--- Problem requirements ---
Reproduce word for word the lines of the material that start with the line containing "#### Observability" and run through the line containing "- [ ] Add alerts/metrics", including both of those lines.

------ Records for the task

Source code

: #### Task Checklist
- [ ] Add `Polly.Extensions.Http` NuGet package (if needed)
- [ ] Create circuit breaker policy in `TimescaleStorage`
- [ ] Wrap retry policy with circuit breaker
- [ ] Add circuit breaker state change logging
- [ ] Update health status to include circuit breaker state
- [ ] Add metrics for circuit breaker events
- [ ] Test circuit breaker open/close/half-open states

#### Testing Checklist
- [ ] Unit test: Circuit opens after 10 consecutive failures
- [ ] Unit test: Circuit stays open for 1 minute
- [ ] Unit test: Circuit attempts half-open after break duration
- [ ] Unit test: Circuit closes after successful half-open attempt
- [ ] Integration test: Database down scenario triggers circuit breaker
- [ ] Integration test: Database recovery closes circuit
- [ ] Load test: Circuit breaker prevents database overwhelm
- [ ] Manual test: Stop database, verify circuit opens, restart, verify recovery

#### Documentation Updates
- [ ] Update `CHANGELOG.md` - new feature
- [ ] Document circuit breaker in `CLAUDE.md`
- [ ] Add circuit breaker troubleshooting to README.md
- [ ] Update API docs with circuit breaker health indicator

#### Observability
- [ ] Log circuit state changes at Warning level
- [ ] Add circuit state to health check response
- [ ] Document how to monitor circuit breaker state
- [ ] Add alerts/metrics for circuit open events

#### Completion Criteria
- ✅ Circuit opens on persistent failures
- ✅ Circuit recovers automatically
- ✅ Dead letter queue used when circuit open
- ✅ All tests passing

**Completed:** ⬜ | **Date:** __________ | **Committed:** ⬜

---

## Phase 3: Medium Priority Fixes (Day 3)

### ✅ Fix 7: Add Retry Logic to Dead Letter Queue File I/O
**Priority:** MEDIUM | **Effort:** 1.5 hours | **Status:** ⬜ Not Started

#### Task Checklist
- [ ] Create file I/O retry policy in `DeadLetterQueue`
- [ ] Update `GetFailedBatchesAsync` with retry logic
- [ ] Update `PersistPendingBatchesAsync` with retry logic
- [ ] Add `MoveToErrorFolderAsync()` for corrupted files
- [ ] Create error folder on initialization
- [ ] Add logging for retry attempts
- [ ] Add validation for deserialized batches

------------

--- Exercise output ---
#### Observability
- [ ] Log circuit state changes at Warning level
- [ ] Add circuit state to health check response
- [ ] Document how to monitor circuit breaker state
- [ ] Add alerts/metrics for circuit open events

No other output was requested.